Craving Quiet
Summer has brought with it a new craving that has invited a new rhythm into my mornings. I still get up in the early morning and pad my way into the kitchen in slippered feet. I press start on the coffee pot and take my dogs out to potty as the sky just starts to turn from dark to dawn and my coffee brews. I pour a cup of coffee into my mug and curl into my favorite corner of the couch. I pray, I read scripture, and I journal. That has been my daily rhythm for years, but in this season, I follow up that routine with something new. I leave my spot on the couch and trade in my fuzzy bathrobe for gym shorts and a tank top, I lace up my tennis shoes, and I head out into the morning to walk…alone, with just God and my thoughts.
I crave the quiet. I’m hungry for silence. I long to be alone with God and this new daily rhythm of moving from time in the word to time spent walking in creation gives me space to think, to process, to pray, and to reorient myself. God is transforming me during these walks.
The quiet creates space for me to bring my whole self, honest and open, before God. I can pour out my heart and know He hears me, sees, me, knows me, and loves me beyond measure. I can process out all the thoughts ping ponging in my brain. I can share my hurts, my sadness, my joys, my excitement, my struggles, my hopes, and my fears. As I walk, I know that each step I take, He literally there walking with me. And in the quiet, I can hear His still, small voice and it changes me from the inside out.
In this season, my soul longs for this space where I can be alone with God. And that’s ok. It’s not selfish or lazy to crave silence and solitude. Jesus did.
Luke 5:16 NIV says this, “But Jesus often withdrew to lonely places and prayed.”
If we study the gospels we see Jesus carving out time alone with the Father. He went to the garden, to the mountain, to the wilderness, and to solitary places. His soul craved something that could only be found apart from the noise, distraction, and busyness of His daily life. Even Jesus longed for time alone with the Father.
Like Jesus, we may have to seek out those opportunities to be alone with God. Right now, I’m in a season of life that allows me to talk long walks early in the morning to be alone with God. That hasn’t always been the case. I clearly remember seasons where even sneaking away to go to the bathroom alone was an accomplishment worth celebrating.
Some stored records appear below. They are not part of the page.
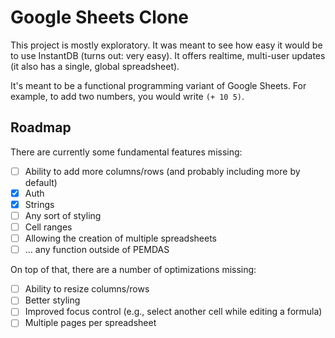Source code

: # Google Sheets Clone

This project is mostly exploratory. It was meant to see how easy it would be to use InstantDB (turns out: very easy). It offers realtime, multi-user updates (it also has a single, global spreadsheet).

It's meant to be a functional programming variant of Google Sheets. For example, to add two numbers, you would write `(+ 10 5)`.

## Roadmap

There are currently some fundamental features missing:

- [ ] Ability to add more columns/rows (and probably including more by default)
- [x] Auth
- [x] Strings
- [ ] Any sort of styling
- [ ] Cell ranges
- [ ] Allowing the creation of multiple spreadsheets
- [ ] ... any function outside of PEMDAS

On top of that, there are a number of optimizations missing:

- [ ] Ability to resize columns/rows
- [ ] Better styling
- [ ] Improved focus control (e.g., select another cell while editing a formula)
- [ ] Multiple pages per spreadsheet
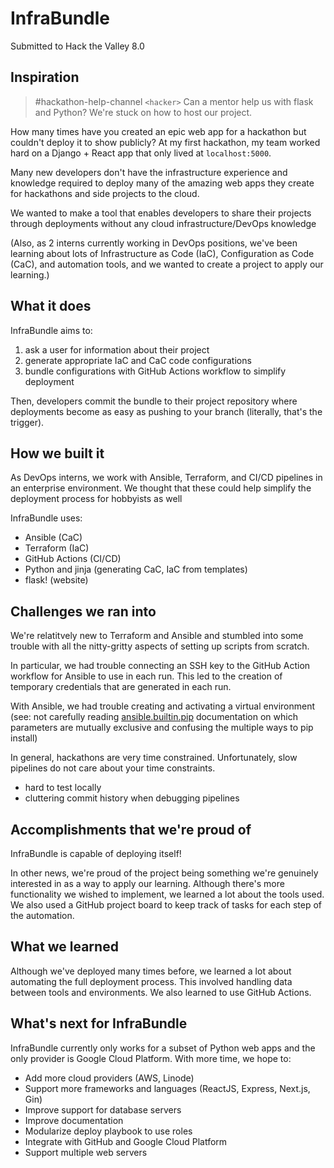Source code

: # InfraBundle
Submitted to Hack the Valley 8.0

## Inspiration

> \#hackathon-help-channel 
`<hacker>` Can a mentor help us with flask and Python? We're stuck on how to host our project.

How many times have you created an epic web app for a hackathon but couldn't deploy it to show publicly? At my first hackathon, my team worked hard on a Django + React app that only lived at `localhost:5000`.

Many new developers don't have the infrastructure experience and knowledge required to deploy many of the amazing web apps they create for hackathons and side projects to the cloud. 

We wanted to make a tool that enables developers to share their projects through deployments without any cloud infrastructure/DevOps knowledge

(Also, as 2 interns currently working in DevOps positions, we've been learning about lots of Infrastructure as Code (IaC), Configuration as Code (CaC), and automation tools, and we wanted to create a project to apply our learning.)
## What it does

InfraBundle aims to: 
1. ask a user for information about their project 
2. generate appropriate IaC and CaC code configurations
3. bundle configurations with GitHub Actions workflow to simplify deployment

Then, developers commit the bundle to their project repository where deployments become as easy as pushing to your branch (literally, that's the trigger).

## How we built it
As DevOps interns, we work with Ansible, Terraform, and CI/CD pipelines in an enterprise environment. We  thought that these could help simplify the deployment process for hobbyists as well

InfraBundle uses: 
- Ansible (CaC)
- Terraform  (IaC)
- GitHub Actions  (CI/CD)
- Python and jinja (generating CaC, IaC from templates)
- flask! (website)

## Challenges we ran into
We're relatitvely new to Terraform and Ansible and stumbled into some trouble with all the nitty-gritty aspects of setting up scripts from scratch. 

In particular, we had trouble connecting an SSH key to the GitHub Action workflow for Ansible to use in each run. This led to the creation of temporary credentials that are generated in each run. 

With Ansible, we had trouble creating and activating a virtual environment  (see: not carefully reading [ansible.builtin.pip](https://docs.ansible.com/ansible/latest/collections/ansible/builtin/pip_module.html) documentation on which parameters are mutually exclusive and confusing the multiple ways to pip install)

In general, hackathons are very time constrained. Unfortunately, slow pipelines do not care about your time constraints.
- hard to test locally 
- cluttering commit history when debugging pipelines

## Accomplishments that we're proud of
InfraBundle is capable of deploying itself! 

In other news, we're proud of the project being something we're genuinely interested in as a way to apply our learning. Although there's more functionality we wished to implement, we learned a lot about the tools used. We also used a GitHub project board to keep track of tasks for each step of the automation.

## What we learned
Although we've deployed many times before, we learned a lot about automating the full deployment process. This involved handling data between tools and environments. We also learned to use GitHub Actions.

## What's next for InfraBundle
InfraBundle currently only works for a subset of Python web apps and the only provider is Google Cloud Platform. 
With more time, we hope to: 
- Add more cloud providers (AWS, Linode)
- Support more frameworks and languages (ReactJS, Express, Next.js, Gin)
- Improve support for database servers
- Improve documentation 
- Modularize deploy playbook to use roles 
- Integrate with GitHub and Google Cloud Platform
- Support multiple web servers
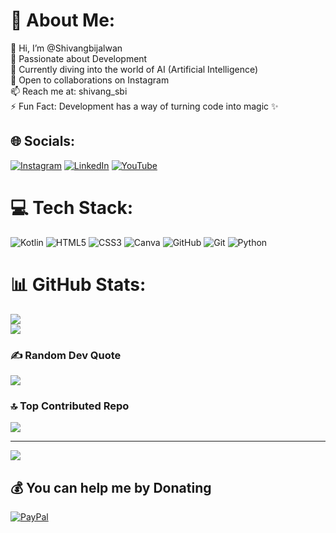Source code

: # 💫 About Me:
👋 Hi, I’m @Shivangbijalwan<br>👀 Passionate about Development<br>🌱 Currently diving into the world of AI (Artificial Intelligence)<br>💞️ Open to collaborations on Instagram<br>📫 Reach me at: shivang_sbi<br>⚡ Fun Fact: Development has a way of turning code into magic ✨


## 🌐 Socials:
[![Instagram](https://img.shields.io/badge/Instagram-%23E4405F.svg?logo=Instagram&logoColor=white)](https://instagram.com/shivang_sbi) [![LinkedIn](https://img.shields.io/badge/LinkedIn-%230077B5.svg?logo=linkedin&logoColor=white)](https://linkedin.com/in/shivangbijalwan) [![YouTube](https://img.shields.io/badge/YouTube-%23FF0000.svg?logo=YouTube&logoColor=white)](https://youtube.com/@shivangsbi771) 

# 💻 Tech Stack:
![Kotlin](https://img.shields.io/badge/kotlin-%237F52FF.svg?style=flat&logo=kotlin&logoColor=white) ![HTML5](https://img.shields.io/badge/html5-%23E34F26.svg?style=flat&logo=html5&logoColor=white) ![CSS3](https://img.shields.io/badge/css3-%231572B6.svg?style=flat&logo=css3&logoColor=white) ![Canva](https://img.shields.io/badge/Canva-%2300C4CC.svg?style=flat&logo=Canva&logoColor=white) ![GitHub](https://img.shields.io/badge/github-%23121011.svg?style=flat&logo=github&logoColor=white) ![Git](https://img.shields.io/badge/git-%23F05033.svg?style=flat&logo=git&logoColor=white)
![Python](https://img.shields.io/badge/python-%23E34F6.svg?style=flat&logo=python&logoColor=white)
# 📊 GitHub Stats:
![](https://github-readme-streak-stats.herokuapp.com/?user=Shivangbijalwan&theme=onedark&hide_border=false)<br/>
![](https://github-readme-stats.vercel.app/api/top-langs/?username=Shivangbijalwan&theme=onedark&hide_border=false&include_all_commits=true&count_private=true&layout=compact)

### ✍️ Random Dev Quote
![](https://quotes-github-readme.vercel.app/api?type=horizontal&theme=gruvbox)

### 🔝 Top Contributed Repo
![](https://github-contributor-stats.vercel.app/api?username=Shivangbijalwan&limit=5&theme=dark&combine_all_yearly_contributions=true)

---
[![](https://visitcount.itsvg.in/api?id=Shivangbijalwan&icon=2&color=3)](https://visitcount.itsvg.in)

  ## 💰 You can help me by Donating
  [![PayPal](https://img.shields.io/badge/PayPal-00457C?style=for-the-badge&logo=paypal&logoColor=white)](https://paypal.me/Shivangbijalwan) 

  
<!-- Proudly created with GPRM ( https://gprm.itsvg.in ) -->
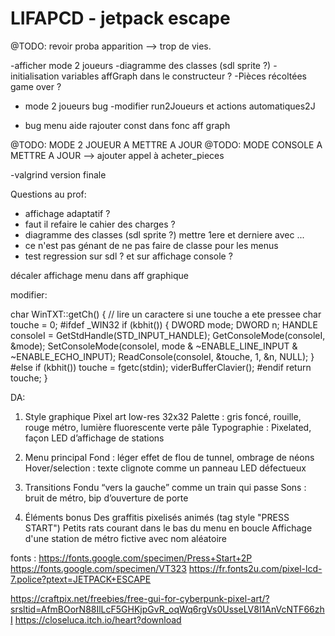 # LIFAPCD - jetpack escape

@TODO: revoir proba apparition
--> trop de vies.

-afficher mode 2 joueurs
-diagramme des classes (sdl sprite ?)
-initialisation variables affGraph dans le constructeur ?
-Pièces récoltées game over ?
- mode 2 joueurs bug
-modifier run2Joueurs et actions automatiques2J

- bug menu aide
rajouter const dans fonc aff graph

@TODO: MODE 2 JOUEUR A METTRE A JOUR
@TODO: MODE CONSOLE A METTRE A JOUR
--> ajouter appel à acheter_pieces

-valgrind version finale

 

Questions au prof:
- affichage adaptatif ?
- faut il refaire le cahier des charges ?
- diagramme des classes (sdl sprite ?) mettre 1ere et derniere avec ...
- ce n'est pas génant de ne pas faire de classe pour les menus
- test regression sur sdl ? et sur affichage console ?


décaler affichage menu dans aff graphique


modifier: 

char WinTXT::getCh()
{ // lire un caractere si une touche a ete pressee
    char touche = 0;
#ifdef _WIN32
    if (kbhit())
    {
        DWORD mode;
        DWORD n;
        HANDLE consoleI = GetStdHandle(STD_INPUT_HANDLE);
        GetConsoleMode(consoleI, &mode);
        SetConsoleMode(consoleI, mode & ~ENABLE_LINE_INPUT & ~ENABLE_ECHO_INPUT);
        ReadConsole(consoleI, &touche, 1, &n, NULL);
    }
#else
    if (kbhit())
        touche = fgetc(stdin);
        viderBufferClavier();
#endif
    return touche;
}


DA:
1. Style graphique
Pixel art low-res 32x32
Palette : gris foncé, rouille, rouge métro, lumière fluorescente verte pâle
Typographie : Pixelated, façon LED d’affichage de stations

2. Menu principal
Fond : léger effet de flou de tunnel, ombrage de néons
Hover/selection : texte clignote comme un panneau LED défectueux

3. Transitions
Fondu “vers la gauche” comme un train qui passe
Sons : bruit de métro, bip d’ouverture de porte

4. Éléments bonus
Des graffitis pixelisés animés (tag style "PRESS START")
Petits rats courant dans le bas du menu en boucle
Affichage d'une station de métro fictive avec nom aléatoire

fonts : 
https://fonts.google.com/specimen/Press+Start+2P
https://fonts.google.com/specimen/VT323
https://fr.fonts2u.com/pixel-lcd-7.police?ptext=JETPACK+ESCAPE

https://craftpix.net/freebies/free-gui-for-cyberpunk-pixel-art/?srsltid=AfmBOorN88IlLcF5GHKjpGvR_oqWq6rgVs0UsseLV8I1AnVcNTF66zhI
https://closeluca.itch.io/heart?download
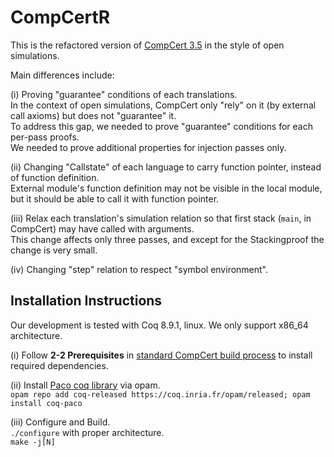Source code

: # CompCertR
This is the refactored version of [CompCert 3.5](https://github.com/AbsInt/CompCert/tree/v3.5) in the style of open simulations.

Main differences include:  

(i) Proving "guarantee" conditions of each translations.  
In the context of open simulations, CompCert only "rely" on it (by external call axioms) but does not "guarantee" it.  
To address this gap, we needed to prove "guarantee" conditions for each per-pass proofs.  
We needed to prove additional properties for injection passes only.  

(ii) Changing "Callstate" of each language to carry function pointer, instead of function definition.  
External module's function definition may not be visible in the local module, but it should be able to call it with function pointer.  

(iii) Relax each translation's simulation relation so that first stack (`main`, in CompCert) may have called with arguments.  
This change affects only three passes, and except for the Stackingproof the change is very small.  

(iv) Changing "step" relation to respect "symbol environment".  

## Installation Instructions
Our development is tested with Coq 8.9.1, linux. We only support x86_64 architecture.

(i) Follow **2-2 Prerequisites** in [standard CompCert build process](http://compcert.inria.fr/man/manual002.html) to install required dependencies.  

(ii) Install [Paco coq library](https://github.com/snu-sf/paco) via opam.  
   `opam repo add coq-released https://coq.inria.fr/opam/released; opam install coq-paco`  
   
(iii) Configure and Build.  
  `./configure` with proper architecture.  
  `make -j[N]` 
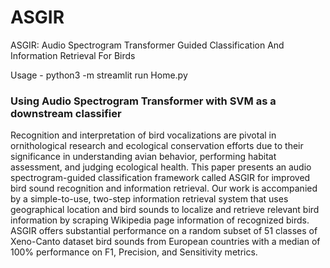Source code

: # ASGIR
ASGIR: Audio Spectrogram Transformer Guided Classification And Information Retrieval For Birds

Usage - python3 -m streamlit run Home.py
### Using Audio Spectrogram Transformer with SVM as a downstream classifier
Recognition and interpretation of bird vocalizations are pivotal in ornithological research and ecological conservation efforts due to their significance in understanding avian behavior, performing habitat assessment, and judging ecological health. This paper presents an audio spectrogram-guided classification framework called ASGIR for improved bird sound recognition and information retrieval. Our work is accompanied by a simple-to-use, two-step information retrieval system that uses geographical location and bird sounds to localize and retrieve relevant bird information by scraping Wikipedia page information of recognized birds. ASGIR offers substantial performance on a random subset of 51 classes of Xeno-Canto dataset bird sounds from European countries with a median of 100% performance on F1, Precision, and Sensitivity metrics.


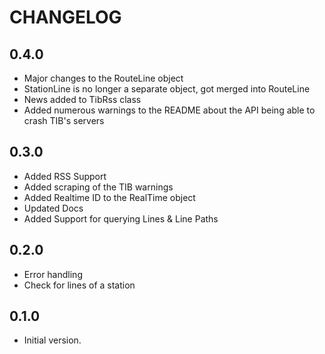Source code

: # CHANGELOG

## 0.4.0

- Major changes to the RouteLine object
- StationLine is no longer a separate object, got merged into RouteLine
- News added to TibRss class
- Added numerous warnings to the README about the API being able to crash TIB's servers

## 0.3.0

- Added RSS Support
- Added scraping of the TIB warnings
- Added Realtime ID to the RealTime object
- Updated Docs
- Added Support for querying Lines & Line Paths

## 0.2.0

- Error handling
- Check for lines of a station

## 0.1.0

- Initial version.
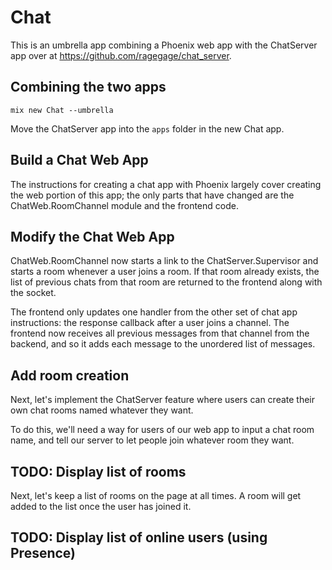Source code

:# Chat

This is an umbrella app combining a Phoenix web app with the ChatServer
app over at https://github.com/ragegage/chat_server.

## Combining the two apps

`mix new Chat --umbrella`

Move the ChatServer app into the `apps` folder in the new Chat app.

## Build a Chat Web App

The instructions for creating a chat app with Phoenix largely cover
creating the web portion of this app; the only parts that have changed
are the ChatWeb.RoomChannel module and the frontend code.

## Modify the Chat Web App

ChatWeb.RoomChannel now starts a link to the ChatServer.Supervisor and
starts a room whenever a user joins a room. If that room already
exists, the list of previous chats from that room are returned to the
frontend along with the socket.

The frontend only updates one handler from the other set of chat app
instructions: the response callback after a user joins a channel. The
frontend now receives all previous messages from that channel from the
backend, and so it adds each message to the unordered list of messages.

## Add room creation

Next, let's implement the ChatServer feature where users can create
their own chat rooms named whatever they want.

To do this, we'll need a way for users of our web app to input a chat
room name, and tell our server to let people join whatever room they
want.

## TODO: Display list of rooms

Next, let's keep a list of rooms on the page at all times. A room will get added to the list once the user has joined it.

## TODO: Display list of online users (using Presence)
Permission to be right where you are, but permission to also crave quiet spaces of deep connection where God can transform your mind, heart, and life. Maybe you aren’t in a season where a morning walk alone with God is an option. That’s ok. Your space of solitude and silence with God might be a few minutes with a cup of coffee at the kitchen table with Jesus during nap time or the handful of minutes in the shower where you can turn your thoughts fully toward God. Even those few moments where you’d normally let your mind wander while you scroll social media, listen to music or a podcast, or flip on the tv can become sacred space for silence and solitude if we choose to take that time and use it to be alone with God instead.
Whatever season you’re in, look for little pockets of time to pay attention to your soul’s craving for quiet, deeply connected space with God. Ask Him to open your eyes to new opportunities to withdraw with Him to a lonely space, like Jesus did. Get alone with Him and know that whatever time you spend with God is time that can transform you from the inside out.